Please count the lines in the entries below that contain the string "skCircle". Give only the number.

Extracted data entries
▼

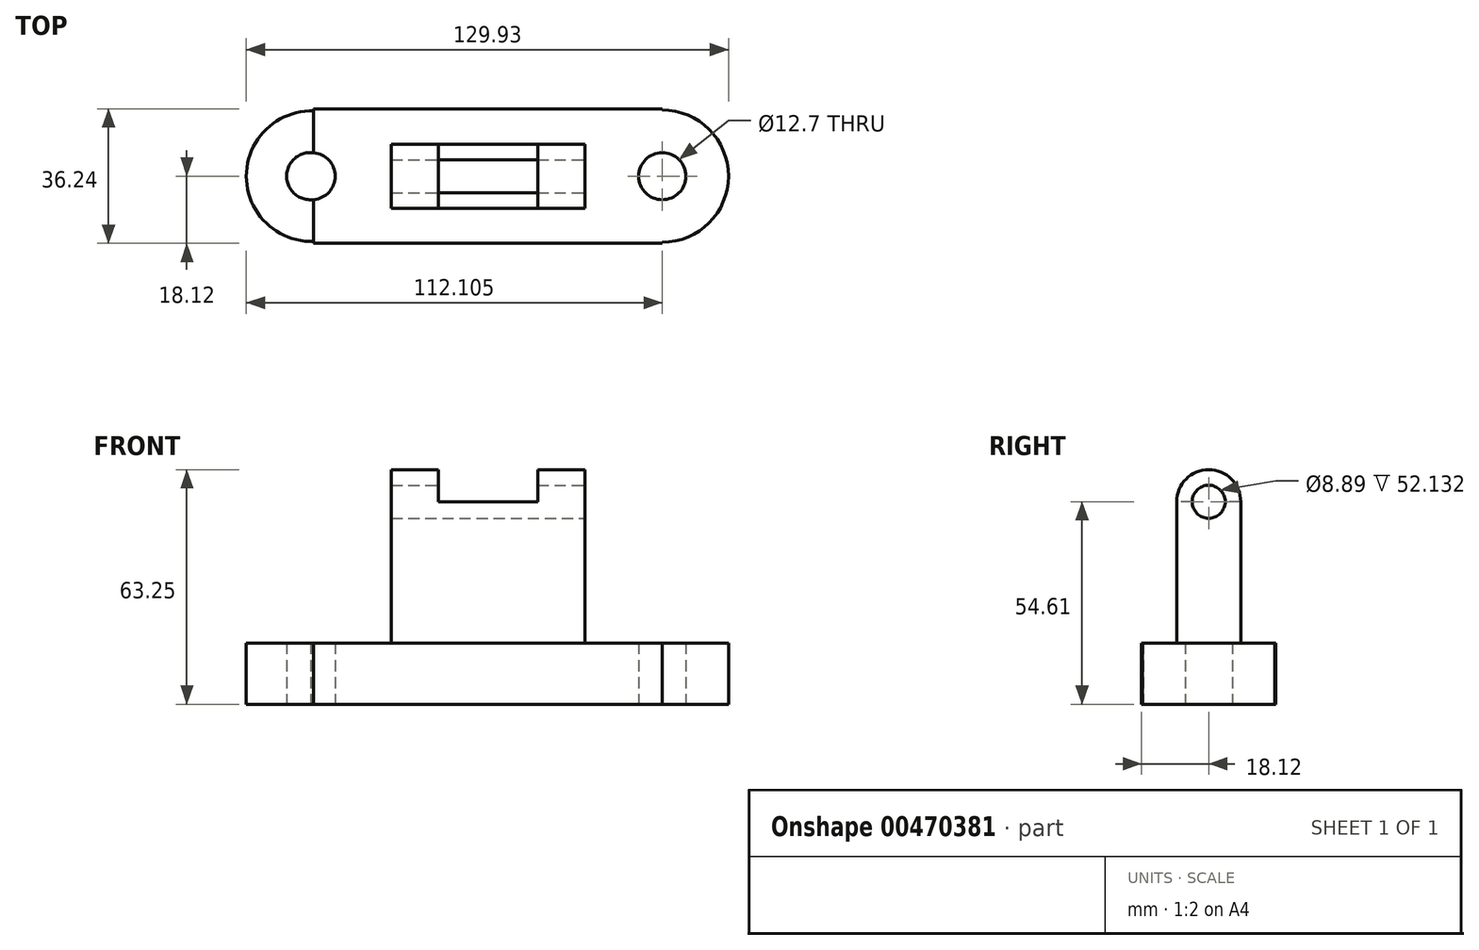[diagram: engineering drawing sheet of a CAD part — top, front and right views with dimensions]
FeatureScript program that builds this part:
annotation { "Feature Type Name" : "Feature", "Feature Type Description" : "" }
export const myFeature = defineFeature(function(context is Context, id is Id, definition is map)
    precondition{}
    {
        {
            var Q0;
            Q0=qCreatedBy(makeId("Top.planeOp"),FACE);
            var sketch = newSketch(context, id + "F0", { "sketchPlane" : qUnion([Q0])});
            skLineSegment(sketch, "E0.bottom", {"start": v(-46.97, 18.12) * mm, "end": v(46.97, 18.12) * mm});
            skLineSegment(sketch, "E0.top", {"start": v(-46.97, -18.12) * mm, "end": v(46.97, -18.12) * mm});
            skLineSegment(sketch, "E0.left", {"start": v(-46.97, 18.12) * mm, "end": v(-46.97, -18.12) * mm});
            skLineSegment(sketch, "E0.right", {"start": v(46.97, 18.12) * mm, "end": v(46.97, -18.12) * mm});
            skPoint(sketch, "E0.middle", {"position": v(0, 0) * mm});
            skSolve(sketch);
        }
        {
            var Q0;
            Q0=makeQuery(id+"F0.imprint","IMPRINT",FACE,{"disambiguationData":[TD([[makeQuery(id+"F0.imprint","IMPRINT",EDGE,{"derivedFrom":sQuery(id+"F0.wireOp",EDGE,"E0.bottom")}),-1.0]])]});
            var sketch = newSketch(context, id + "F1", { "sketchPlane" : qUnion([Q0])});
            skCircle(sketch, "E1", {"center": v(46.97, 0) * mm, "radius": 17.83 * mm});
            skSolve(sketch);
        }
        {
            var Q0;
            Q0=makeQuery(id+"F0.imprint","IMPRINT",FACE,{"disambiguationData":[TD([[makeQuery(id+"F0.imprint","IMPRINT",EDGE,{"derivedFrom":sQuery(id+"F0.wireOp",EDGE,"E0.bottom")}),-1.0]])]});
            var sketch = newSketch(context, id + "F2", { "sketchPlane" : qUnion([Q0])});
            skCircle(sketch, "E2", {"center": v(-47.53, 0) * mm, "radius": 17.6 * mm});
            skSolve(sketch);
        }
        {
            var Q0;
            {var subQ0=sQuery(id+"F2.wireOp",EDGE,"E2");var subQ1=makeQuery(id+"F0.imprint","IMPRINT",EDGE,{"derivedFrom":sQuery(id+"F0.wireOp",EDGE,"E0.left")});var subQ2=makeQuery(id+"F2.imprint","INTERSECT",VERTEX,{"disambiguationData":[OD(0.0)],"derivedFrom":[subQ1,subQ0]});Q0=makeQuery(id+"F2.imprint","IMPRINT",FACE,{"disambiguationData":[TD([[makeQuery(id+"F2.imprint","IMPRINT",EDGE,{"disambiguationData":[TD([[subQ2,-1.0]])],"derivedFrom":subQ0}),1.0]])]});}
            var sketch = newSketch(context, id + "F3", { "sketchPlane" : qUnion([Q0])});
            skPoint(sketch, "E3", {"position": v(6.41, -48.02) * mm});
            skPoint(sketch, "E4", {"position": v(-47.93, 0) * mm});
            skPoint(sketch, "E5", {"position": v(46.74, 0) * mm});
            skSolve(sketch);
        }
        {
            var Q0;
            {var subQ1=makeQuery(id+"F0.imprint","IMPRINT",EDGE,{"derivedFrom":sQuery(id+"F0.wireOp",EDGE,"E0.bottom")});Q0=makeQuery(id+"F1.imprint","IMPRINT",FACE,{"disambiguationData":[TD([[makeQuery(id+"F1.imprint","IMPRINT",EDGE,{"derivedFrom":subQ1}),-1.0]])]});}
            var Q1;
            {var subQ0=sQuery(id+"F2.wireOp",EDGE,"E2");var subQ1=makeQuery(id+"F0.imprint","IMPRINT",EDGE,{"derivedFrom":sQuery(id+"F0.wireOp",EDGE,"E0.left")});var subQ2=makeQuery(id+"F2.imprint","INTERSECT",VERTEX,{"disambiguationData":[OD(0.0)],"derivedFrom":[subQ1,subQ0]});Q1=makeQuery(id+"F2.imprint","IMPRINT",FACE,{"disambiguationData":[TD([[makeQuery(id+"F2.imprint","IMPRINT",EDGE,{"disambiguationData":[TD([[subQ2,-1.0]])],"derivedFrom":subQ0}),1.0]])]});}
            extrude(context, id + "F4", {"entities" : qUnion([Q0, Q1]), "depth" : 16.5 * mm});
        }
        {
            var Q0;
            Q0=sQuery(id+"F1.wireOp",EDGE,"E1");
            extrude(context, id + "F5", {"bodyType" : ToolBodyType.SURFACE, "surfaceEntities" : qUnion([Q0]), "depth" : 16.5 * mm});
        }
        {
            var Q0;
            {var subQ0=sQuery(id+"F1.wireOp",EDGE,"E1");var subQ1=makeQuery(id+"F0.imprint","IMPRINT",EDGE,{"derivedFrom":sQuery(id+"F0.wireOp",EDGE,"E0.right")});var subQ2=makeQuery(id+"F1.imprint","INTERSECT",VERTEX,{"disambiguationData":[OD(0.0)],"derivedFrom":[subQ1,subQ0]});Q0=makeQuery(id+"F1.imprint","IMPRINT",FACE,{"disambiguationData":[TD([[makeQuery(id+"F1.imprint","IMPRINT",EDGE,{"disambiguationData":[TD([[subQ2,1.0]])],"derivedFrom":subQ0}),1.0]])]});}
            var Q1;
            {var subQ0=sQuery(id+"F1.wireOp",EDGE,"E1");var subQ1=makeQuery(id+"F0.imprint","IMPRINT",EDGE,{"derivedFrom":sQuery(id+"F0.wireOp",EDGE,"E0.right")});var subQ2=makeQuery(id+"F1.imprint","INTERSECT",VERTEX,{"disambiguationData":[OD(0.0)],"derivedFrom":[subQ1,subQ0]});Q1=makeQuery(id+"F1.imprint","IMPRINT",FACE,{"disambiguationData":[TD([[makeQuery(id+"F1.imprint","IMPRINT",EDGE,{"disambiguationData":[TD([[subQ2,-1.0]])],"derivedFrom":subQ0}),1.0]])]});}
            extrude(context, id + "F6", {"entities" : qUnion([Q0, Q1]), "operationType" : NewBodyOperationType.ADD, "depth" : 16.5 * mm});
        }
        {
            var Q0;
            Q0=sQuery(id+"F3.wireOp",VERTEX,"E4");
            var Q1;
            Q1=makeQuery(id+"F4.opExtrude","SWEPT_BODY",BODY,{"disambiguationData":[OSD([sQuery(id+"F0.wireOp",EDGE,"E0.left"),sQuery(id+"F2.wireOp",EDGE,"E2")])]});
            hole(context, id + "F7", {"style" : HoleStyle.SIMPLE, "endStyle" : HoleEndStyle.THROUGH, "oppositeDirection" : true, "holeDiameter" : 12.7 * mm, "isTappedThrough" : true, "tappedDepth" : 12.7 * mm, "tapClearance" : 3, "locations" : qUnion([Q0]), "scope" : qUnion([Q1])});
        }
        {
            var Q0;
            Q0=sQuery(id+"F1.wireOp",VERTEX,"E1.center");
            var Q1;
            Q1=makeQuery(id+"F4.opExtrude","SWEPT_BODY",BODY,{"disambiguationData":[OSD([sQuery(id+"F0.wireOp",EDGE,"E0.bottom"),sQuery(id+"F0.wireOp",EDGE,"E0.top"),sQuery(id+"F0.wireOp",EDGE,"E0.left"),sQuery(id+"F0.wireOp",EDGE,"E0.right"),sQuery(id+"F1.wireOp",EDGE,"E1")])]});
            hole(context, id + "F8", {"style" : HoleStyle.SIMPLE, "endStyle" : HoleEndStyle.THROUGH, "oppositeDirection" : true, "holeDiameter" : 12.7 * mm, "isTappedThrough" : true, "tappedDepth" : 12.7 * mm, "tapClearance" : 3, "locations" : qUnion([Q0]), "scope" : qUnion([Q1])});
        }
        {
            var Q0;
            Q0=sQuery(id+"F2.wireOp",VERTEX,"E2.center");
            var Q1;
            Q1=makeQuery(id+"F4.opExtrude","SWEPT_BODY",BODY,{"disambiguationData":[OSD([sQuery(id+"F0.wireOp",EDGE,"E0.bottom"),sQuery(id+"F0.wireOp",EDGE,"E0.top"),sQuery(id+"F0.wireOp",EDGE,"E0.left"),sQuery(id+"F0.wireOp",EDGE,"E0.right"),sQuery(id+"F1.wireOp",EDGE,"E1")])]});
            var Q2;
            Q2=makeQuery(id+"F4.opExtrude","SWEPT_BODY",BODY,{"disambiguationData":[OSD([sQuery(id+"F0.wireOp",EDGE,"E0.left"),sQuery(id+"F2.wireOp",EDGE,"E2")])]});
            hole(context, id + "F9", {"style" : HoleStyle.SIMPLE, "endStyle" : HoleEndStyle.THROUGH, "oppositeDirection" : true, "holeDiameter" : 12.7 * mm, "isTappedThrough" : true, "tappedDepth" : 12.7 * mm, "tapClearance" : 3, "locations" : qUnion([Q0]), "scope" : qUnion([Q1, Q2])});
        }
        {
            var Q0;
            {var subQ0=sQuery(id+"F1.wireOp",EDGE,"E1");Q0=makeQuery(id+"F6.boolean.opBoolean","MERGE",FACE,{"derivedFrom":[makeQuery(id+"F4.opExtrude","CAP_FACE",FACE,{"disambiguationData":[OSD([sQuery(id+"F0.wireOp",EDGE,"E0.bottom"),sQuery(id+"F0.wireOp",EDGE,"E0.top"),sQuery(id+"F0.wireOp",EDGE,"E0.left"),sQuery(id+"F0.wireOp",EDGE,"E0.right"),subQ0])],"isStart":false}),makeQuery(id+"F6.opExtrude","CAP_FACE",FACE,{"disambiguationData":[OSD([subQ0])],"isStart":false})]});}
            var sketch = newSketch(context, id + "F10", { "sketchPlane" : qUnion([Q0])});
            skLineSegment(sketch, "E6.bottom", {"start": v(-26.07, 8.64) * mm, "end": v(26.07, 8.64) * mm});
            skLineSegment(sketch, "E6.top", {"start": v(-26.07, -8.64) * mm, "end": v(26.07, -8.64) * mm});
            skLineSegment(sketch, "E6.left", {"start": v(-26.07, 8.64) * mm, "end": v(-26.07, -8.64) * mm});
            skLineSegment(sketch, "E6.right", {"start": v(26.07, 8.64) * mm, "end": v(26.07, -8.64) * mm});
            skPoint(sketch, "E6.middle", {"position": v(0, 0) * mm});
            skSolve(sketch);
        }
        {
            var Q0;
            Q0=makeQuery(id+"F10.imprint","IMPRINT",FACE,{"disambiguationData":[TD([[makeQuery(id+"F10.imprint","IMPRINT",EDGE,{"derivedFrom":sQuery(id+"F10.wireOp",EDGE,"E6.bottom")}),-1.0]])]});
            extrude(context, id + "F11", {"entities" : qUnion([Q0]), "operationType" : NewBodyOperationType.ADD, "depth" : 38.1 * mm});
        }
        {
            var Q0;
            Q0=makeQuery(id+"F11.opExtrude","SWEPT_FACE",FACE,{"disambiguationData":[OSD([sQuery(id+"F10.wireOp",EDGE,"E6.left")])]});
            var sketch = newSketch(context, id + "F12", { "sketchPlane" : qUnion([Q0])});
            skArc(sketch, "E7", {"start": v(8.64, 54.61) * mm, "mid": v(0, 63.25) * mm, "end": v(-8.64, 54.61) * mm});
            skSolve(sketch);
        }
        {
            var Q0;
            Q0=makeQuery(id+"F12.imprint","IMPRINT",FACE,{"disambiguationData":[TD([[makeQuery(id+"F12.imprint","IMPRINT",EDGE,{"derivedFrom":sQuery(id+"F12.wireOp",EDGE,"E7")}),1.0]])]});
            extrude(context, id + "F13", {"entities" : qUnion([Q0]), "operationType" : NewBodyOperationType.ADD, "oppositeDirection" : true, "depth" : 12.7 * mm});
        }
        {
            var Q0;
            Q0=makeQuery(id+"F11.opExtrude","SWEPT_FACE",FACE,{"disambiguationData":[OSD([sQuery(id+"F10.wireOp",EDGE,"E6.right")])]});
            var sketch = newSketch(context, id + "F14", { "sketchPlane" : qUnion([Q0])});
            skArc(sketch, "E8", {"start": v(8.64, 54.61) * mm, "mid": v(0, 63.25) * mm, "end": v(-8.64, 54.61) * mm});
            skSolve(sketch);
        }
        {
            var Q0;
            Q0=makeQuery(id+"F14.imprint","IMPRINT",FACE,{"disambiguationData":[TD([[makeQuery(id+"F14.imprint","IMPRINT",EDGE,{"derivedFrom":sQuery(id+"F14.wireOp",EDGE,"E8")}),1.0]])]});
            extrude(context, id + "F15", {"entities" : qUnion([Q0]), "operationType" : NewBodyOperationType.ADD, "oppositeDirection" : true, "depth" : 12.7 * mm});
        }
        {
            var Q0;
            {var subQ0=sQuery(id+"F10.wireOp",EDGE,"E6.right");Q0=makeQuery(id+"F15.boolean.opBoolean","MERGE",FACE,{"derivedFrom":[makeQuery(id+"F11.opExtrude","SWEPT_FACE",FACE,{"disambiguationData":[OSD([subQ0])]}),makeQuery(id+"F15.opExtrude","CAP_FACE",FACE,{"disambiguationData":[OSD([subQ0,sQuery(id+"F14.wireOp",EDGE,"E8")])],"isStart":true})]});}
            var sketch = newSketch(context, id + "F16", { "sketchPlane" : qUnion([Q0])});
            skPoint(sketch, "E9", {"position": v(0, 54.61) * mm});
            skSolve(sketch);
        }
        {
            var Q0;
            Q0=sQuery(id+"F16.wireOp",VERTEX,"E9");
            var Q1;
            Q1=makeQuery(id+"F4.opExtrude","SWEPT_BODY",BODY,{"disambiguationData":[OSD([sQuery(id+"F0.wireOp",EDGE,"E0.bottom"),sQuery(id+"F0.wireOp",EDGE,"E0.top"),sQuery(id+"F0.wireOp",EDGE,"E0.left"),sQuery(id+"F0.wireOp",EDGE,"E0.right"),sQuery(id+"F1.wireOp",EDGE,"E1")])]});
            hole(context, id + "F17", {"style" : HoleStyle.SIMPLE, "endStyle" : HoleEndStyle.THROUGH, "holeDiameter" : 8.9 * mm, "isTappedThrough" : true, "tappedDepth" : 12.7 * mm, "tapClearance" : 3, "locations" : qUnion([Q0]), "scope" : qUnion([Q1])});
        }
    });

▲

● **EXERCISE RESPONSE**
2